O crescimento dos planos é uma boa notícia. Não só para as empresas. Não só para aqueles que passaram a dispor do atendimento de qualidade ofertado pela rede privada. Mas para todo o sistema de saúde nacional. O Sistema Único de Saúde (SUS) ganha, e muito, quando aqueles que antes só tinham ele a que recorrer agora também podem dispor de outras alternativas, deixando a rede pública para os milhões que só têm essa opção de atendimento.
Destravar esse mercado pode ser uma das grandes lições da pandemia. Está mais que documentado, por seguidas pesquisas de opinião, o desejo da população em ter acesso a planos de saúde. Está mais que clara a intenção das operadoras em expandir o mercado e trazer para dentro dele quem está fora, mas quer entrar. Mesmo a anemia econômica e a maior informalidade nas relações de trabalho não são impeditivos, como os 1,3 milhão de novos beneficiários da saúde suplementar desde junho comprovam. Aqui, aliás, há uma avenida a explorar.
Temos no país 94 milhões de pessoas contratadas, sob as mais diversas formas, regimes e vínculos. Mas os titulares de planos coletivos (que respondem por 80% dos contratos) são apenas pouco mais de 20 milhões. Em tempos de práticas ESG, nada mais inclusivo e socialmente responsável do que as nossas empresas oferecerem mais planos de saúde a seus funcionários.
Também precisamos avançar numa transformação estrutural destinada a dar mais racionalidade aos sistemas de saúde: a necessária adoção de novos modelos de remuneração dos prestadores. O modelo mais praticado em todo o mundo, e também no Brasil, é o chamado fee for service. Mas a experiência acumulada em muitos anos demonstra objetivamente que ele é ruim porque estimula procedimentos dispendiosos, nem sempre mais eficientes para os pacientes.

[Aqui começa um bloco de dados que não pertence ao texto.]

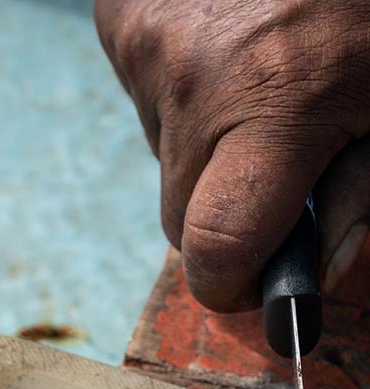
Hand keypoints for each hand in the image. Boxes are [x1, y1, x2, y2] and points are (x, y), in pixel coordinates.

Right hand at [95, 0, 369, 310]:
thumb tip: (322, 273)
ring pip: (163, 154)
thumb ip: (366, 193)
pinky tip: (223, 49)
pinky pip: (143, 97)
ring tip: (258, 83)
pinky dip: (182, 93)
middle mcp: (191, 74)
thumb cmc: (366, 4)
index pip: (215, 244)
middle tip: (280, 164)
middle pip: (178, 214)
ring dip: (206, 145)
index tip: (251, 284)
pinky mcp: (119, 18)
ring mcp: (142, 42)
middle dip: (225, 211)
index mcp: (276, 99)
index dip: (231, 284)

Precisamos caminhar para um modelo que promova a medicina baseada em evidências, na entrega de mais valor (‘value-based’), mais eficaz para se conseguir desfechos clínicos e resultados mais positivos para os pacientes. Com isso, toda a cadeia de prestadores de serviços – médicos, hospitais, indústria farmacêutica – terá que mudar o foco de quantidade de procedimentos para qualidade, ao contrário do que acontece hoje.
A expansão da oferta de planos, com a concomitante racionalização de gastos que pode advir da maior integração com o SUS, tem capacidade de ampliar o acesso dos brasileiros à assistência e, ao mesmo tempo, contribuir para atenuar a espiral ascendente dos custos que ameaça alijar ainda mais pessoas das redes de atendimento. Numa crise de tamanhas proporções, a única saída é mais saúde.
*Vera Valente é diretora executiva da FenaSaúde.